BHB serves as an agonist of FFA3. A, Time course (left) and superimposed current traces (right) of ICa amplitude during repetitive application of BHB (10 mm) in heterologously rFFA3 expressed nodose ganglion neurons. The horizontal bars represent the duration of either C3 or BHB application. BHB (r) indicates racemic mixture, which is (±)-sodium 3-hydroxybutyrate (10 mm). B, Dot plots representing ICa inhibition produced by C3 (squares) or BHB (diamonds) from rFFA3-expressed nodose ganglion neurons. **p < 0.01 (unpaired t test with Welch's correction). C, Superimposed current traces from GIRK4 S143T-EGFP (top) alone or with rFFA3 (bottom) transfected HEK293 cells before (gray lines) and after application of C3 (1 mm) or BHB (10 mm). Whole-cell inwardly rectifying IGIRK were evoked by 200 ms voltage ramps from −140 to −40 mV from a holding potential of −60 mV (inset). Dashed lines on the traces indicate the zero current level. D, Summary graph represents the mean ± SEM of the fold change of IGIRK density (pA/pF) activated by C3 (open squares) or BHB (open diamonds). *p < 0.05, **p < 0.01 (unpaired t test with Welch's correction). E, Monitoring cAMP levels in living cells using the BRET-based sensor CAMYEL. HEK293 cells were transfected using Lipofectamine with empty vector (pCI) or rFFA3 and CAMYEL cDNA. Ei, ii, Exemplar plots of net BRET versus time after injection of substrate (h-coelenterazine). The data were decimated to display every fifth point and represent the mean of two independent sample runs from the same transfection. Five minutes before addition of substrate, the transfected cells were preincubated with 1 mm C3 (Ei) or 10 mm BHB (Eii). Black arrows indicate injection of forskolin (1 μm). A decrease in net BRET indicates an increase in intracellular cAMP concentration. HEK293 cells were incubated overnight with PTX (500 ng/ml, filled squares and diamonds) where indicated. F, The change in net BRET produced by forskolin injection for cells preincubated with C3 (left), BHB (middle), or C3 + BHB together (right). The net BRET change was calculated by subtracting net BRET at 4 min after forskolin injection from the value just before injection. Solid lines on the graphs indicate mean ± SEM. Each point represents an independent measurement from four (C3 + BHB) or five (C3 or BHB) separate transfections. To compare groups, a one-way ANOVA followed by Newman–Keuls multiple-comparison test was used. ***p < 0.001.

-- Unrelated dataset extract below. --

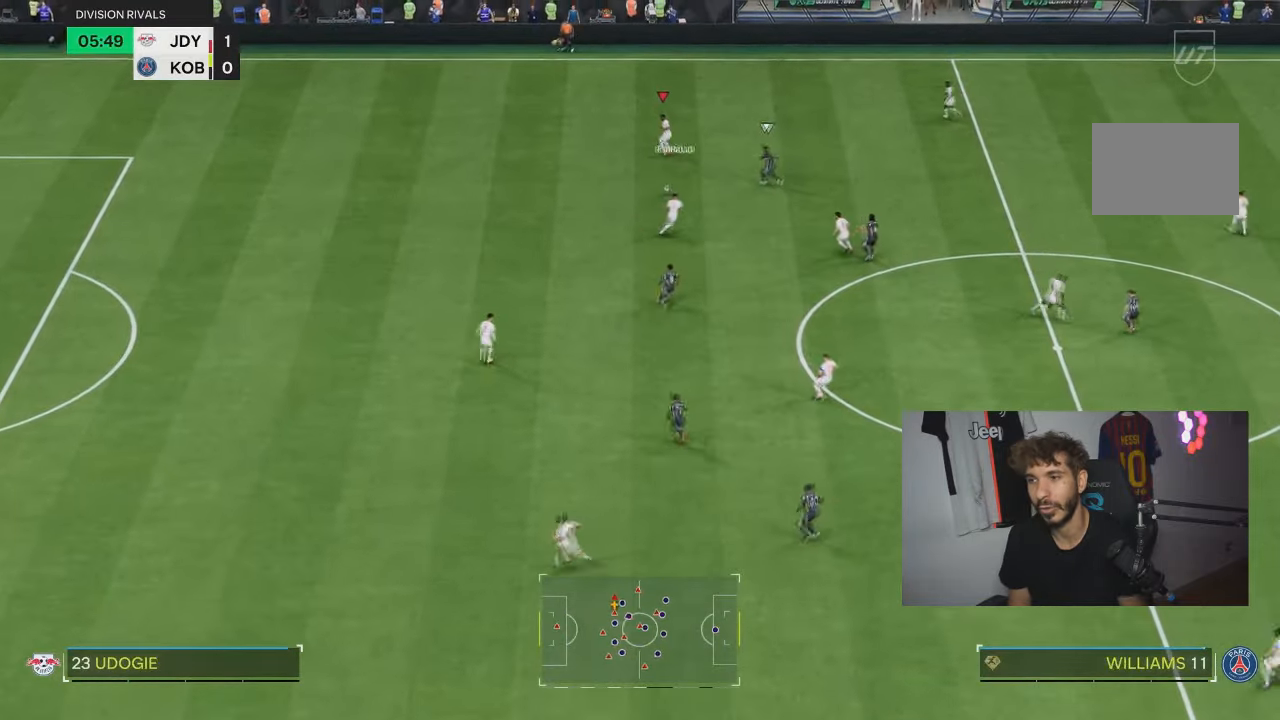
{"dt_ms": 500, "buttons": [], "left_stick": "up-right", "right_stick": "center", "events": []}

We also sought to determine whether GPR109A (PUMA-G, NIACR1, HCA2), a GPCR responsive to both BHB and niacin (Taggart et al., 2005), might participate in the observed response. Figure 7A shows that GPR109A transcript levels were barely detectable in SCG and MPG neurons, greater in the CNS, and robust in WAT as previously reported (Tunaru et al., 2003; Wise et al., 2003). Heterologous expression of GPR109A in SCG neurons revealed that the receptor functionally expressed and coupled to Ca2+ channels via PTX-sensitive G-proteins. Voltage-dependent inhibition of ICa was produced by both BHB (10 mm) and niacin (1 μm), in agreement with the biochemical literature, whereas C3 (1 mm) application was ineffective (Fig. 7B). Niacin applied to rFFA3-expressing SCG neurons produced no overt Ca2+ current inhibition (−0.2 ± 6.6%, n = 3), arguing against the possibility that rFFA3 expression upregulates endogenous GPR109A. Niacin application to uninjected SCG or sympathetic MPG neurons produced no discernible response (mean inhibition 2.8 ± 0.6%, n = 5, and −1.7 ± 0.4%, n = 8, respectively). From these data, we conclude that natively expressed GPR109A is unlikely to participate in BHB-mediated responses in SCG neurons.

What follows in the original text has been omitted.